EXERCISE AIM:
Reproduce every line of the entries below verbatim, keeping the original order, spelling, and punctuation.

GIVEN RECORDS:
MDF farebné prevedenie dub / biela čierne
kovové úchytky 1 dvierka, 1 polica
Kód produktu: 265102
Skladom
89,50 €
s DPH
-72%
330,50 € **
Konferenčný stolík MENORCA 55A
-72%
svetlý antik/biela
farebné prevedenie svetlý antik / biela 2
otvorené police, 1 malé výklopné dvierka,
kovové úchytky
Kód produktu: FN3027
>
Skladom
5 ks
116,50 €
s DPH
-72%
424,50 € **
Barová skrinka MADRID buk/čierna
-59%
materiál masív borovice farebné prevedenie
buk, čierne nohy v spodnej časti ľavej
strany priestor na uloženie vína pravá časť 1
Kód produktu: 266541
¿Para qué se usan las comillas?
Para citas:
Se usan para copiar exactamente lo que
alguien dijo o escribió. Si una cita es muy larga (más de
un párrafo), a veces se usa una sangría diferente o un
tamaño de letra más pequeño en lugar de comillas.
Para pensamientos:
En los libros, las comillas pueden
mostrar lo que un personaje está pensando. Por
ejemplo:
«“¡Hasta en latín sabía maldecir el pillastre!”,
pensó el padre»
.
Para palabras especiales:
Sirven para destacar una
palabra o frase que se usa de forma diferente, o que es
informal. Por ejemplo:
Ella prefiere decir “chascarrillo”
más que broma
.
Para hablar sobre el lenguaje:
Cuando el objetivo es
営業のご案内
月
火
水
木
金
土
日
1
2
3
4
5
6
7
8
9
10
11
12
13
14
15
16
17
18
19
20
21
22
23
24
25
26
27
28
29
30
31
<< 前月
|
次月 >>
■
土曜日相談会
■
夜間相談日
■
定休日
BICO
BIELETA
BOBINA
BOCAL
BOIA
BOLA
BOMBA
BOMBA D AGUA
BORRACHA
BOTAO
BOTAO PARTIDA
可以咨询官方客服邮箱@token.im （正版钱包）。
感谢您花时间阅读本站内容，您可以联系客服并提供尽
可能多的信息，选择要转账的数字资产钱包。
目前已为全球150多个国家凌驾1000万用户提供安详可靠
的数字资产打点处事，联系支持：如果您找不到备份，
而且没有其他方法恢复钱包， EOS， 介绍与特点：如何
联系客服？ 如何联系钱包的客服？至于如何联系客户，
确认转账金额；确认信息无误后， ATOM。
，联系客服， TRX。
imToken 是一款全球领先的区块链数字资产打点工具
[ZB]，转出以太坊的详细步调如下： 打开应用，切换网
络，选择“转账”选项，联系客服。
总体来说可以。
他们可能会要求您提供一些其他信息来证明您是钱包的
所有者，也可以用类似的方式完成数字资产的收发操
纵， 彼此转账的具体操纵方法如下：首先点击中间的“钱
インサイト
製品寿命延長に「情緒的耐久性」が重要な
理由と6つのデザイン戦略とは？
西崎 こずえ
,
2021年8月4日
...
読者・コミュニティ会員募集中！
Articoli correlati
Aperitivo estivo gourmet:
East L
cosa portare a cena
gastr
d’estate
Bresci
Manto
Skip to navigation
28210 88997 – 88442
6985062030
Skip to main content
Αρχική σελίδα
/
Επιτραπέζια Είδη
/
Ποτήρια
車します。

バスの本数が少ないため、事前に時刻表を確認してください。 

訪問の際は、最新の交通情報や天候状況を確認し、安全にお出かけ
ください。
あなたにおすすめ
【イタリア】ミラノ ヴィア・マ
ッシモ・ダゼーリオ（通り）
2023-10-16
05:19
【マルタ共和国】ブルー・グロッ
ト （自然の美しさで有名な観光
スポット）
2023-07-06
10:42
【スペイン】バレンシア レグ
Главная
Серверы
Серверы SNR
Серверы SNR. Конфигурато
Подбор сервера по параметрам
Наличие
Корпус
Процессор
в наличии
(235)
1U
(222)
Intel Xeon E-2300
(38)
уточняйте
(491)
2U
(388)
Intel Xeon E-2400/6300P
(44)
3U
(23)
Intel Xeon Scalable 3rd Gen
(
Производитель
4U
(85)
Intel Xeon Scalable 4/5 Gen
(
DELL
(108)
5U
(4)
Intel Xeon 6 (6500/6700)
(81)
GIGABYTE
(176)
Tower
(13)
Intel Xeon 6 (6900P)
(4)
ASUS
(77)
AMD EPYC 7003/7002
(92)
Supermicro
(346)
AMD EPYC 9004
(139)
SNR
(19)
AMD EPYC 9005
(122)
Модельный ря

TASK RESULT:
MDF farebné prevedenie dub / biela čierne
kovové úchytky 1 dvierka, 1 polica
Kód produktu: 265102
Skladom
89,50 €
s DPH
-72%
330,50 € **
Konferenčný stolík MENORCA 55A
-72%
svetlý antik/biela
farebné prevedenie svetlý antik / biela 2
otvorené police, 1 malé výklopné dvierka,
kovové úchytky
Kód produktu: FN3027
>
Skladom
5 ks
116,50 €
s DPH
-72%
424,50 € **
Barová skrinka MADRID buk/čierna
-59%
materiál masív borovice farebné prevedenie
buk, čierne nohy v spodnej časti ľavej
strany priestor na uloženie vína pravá časť 1
Kód produktu: 266541
¿Para qué se usan las comillas?
Para citas:
Se usan para copiar exactamente lo que
alguien dijo o escribió. Si una cita es muy larga (más de
un párrafo), a veces se usa una sangría diferente o un
tamaño de letra más pequeño en lugar de comillas.
Para pensamientos:
En los libros, las comillas pueden
mostrar lo que un personaje está pensando. Por
ejemplo:
«“¡Hasta en latín sabía maldecir el pillastre!”,
pensó el padre»
.
Para palabras especiales:
Sirven para destacar una
palabra o frase que se usa de forma diferente, o que es
informal. Por ejemplo:
Ella prefiere decir “chascarrillo”
más que broma
.
Para hablar sobre el lenguaje:
Cuando el objetivo es
営業のご案内
月
火
水
木
金
土
日
1
2
3
4
5
6
7
8
9
10
11
12
13
14
15
16
17
18
19
20
21
22
23
24
25
26
27
28
29
30
31
<< 前月
|
次月 >>
■
土曜日相談会
■
夜間相談日
■
定休日
BICO
BIELETA
BOBINA
BOCAL
BOIA
BOLA
BOMBA
BOMBA D AGUA
BORRACHA
BOTAO
BOTAO PARTIDA
可以咨询官方客服邮箱@token.im （正版钱包）。
感谢您花时间阅读本站内容，您可以联系客服并提供尽
可能多的信息，选择要转账的数字资产钱包。
目前已为全球150多个国家凌驾1000万用户提供安详可靠
的数字资产打点处事，联系支持：如果您找不到备份，
而且没有其他方法恢复钱包， EOS， 介绍与特点：如何
联系客服？ 如何联系钱包的客服？至于如何联系客户，
确认转账金额；确认信息无误后， ATOM。
，联系客服， TRX。
imToken 是一款全球领先的区块链数字资产打点工具
[ZB]，转出以太坊的详细步调如下： 打开应用，切换网
络，选择“转账”选项，联系客服。
总体来说可以。
他们可能会要求您提供一些其他信息来证明您是钱包的
所有者，也可以用类似的方式完成数字资产的收发操
纵， 彼此转账的具体操纵方法如下：首先点击中间的“钱
インサイト
製品寿命延長に「情緒的耐久性」が重要な
理由と6つのデザイン戦略とは？
西崎 こずえ
,
2021年8月4日
...
読者・コミュニティ会員募集中！
Articoli correlati
Aperitivo estivo gourmet:
East L
cosa portare a cena
gastr
d’estate
Bresci
Manto
Skip to navigation
28210 88997 – 88442
6985062030
Skip to main content
Αρχική σελίδα
/
Επιτραπέζια Είδη
/
Ποτήρια
車します。

バスの本数が少ないため、事前に時刻表を確認してください。 

訪問の際は、最新の交通情報や天候状況を確認し、安全にお出かけ
ください。
あなたにおすすめ
【イタリア】ミラノ ヴィア・マ
ッシモ・ダゼーリオ（通り）
2023-10-16
05:19
【マルタ共和国】ブルー・グロッ
ト （自然の美しさで有名な観光
スポット）
2023-07-06
10:42
【スペイン】バレンシア レグ
Главная
Серверы
Серверы SNR
Серверы SNR. Конфигурато
Подбор сервера по параметрам
Наличие
Корпус
Процессор
в наличии
(235)
1U
(222)
Intel Xeon E-2300
(38)
уточняйте
(491)
2U
(388)
Intel Xeon E-2400/6300P
(44)
3U
(23)
Intel Xeon Scalable 3rd Gen
(
Производитель
4U
(85)
Intel Xeon Scalable 4/5 Gen
(
DELL
(108)
5U
(4)
Intel Xeon 6 (6500/6700)
(81)
GIGABYTE
(176)
Tower
(13)
Intel Xeon 6 (6900P)
(4)
ASUS
(77)
AMD EPYC 7003/7002
(92)
Supermicro
(346)
AMD EPYC 9004
(139)
SNR
(19)
AMD EPYC 9005
(122)
Модельный ря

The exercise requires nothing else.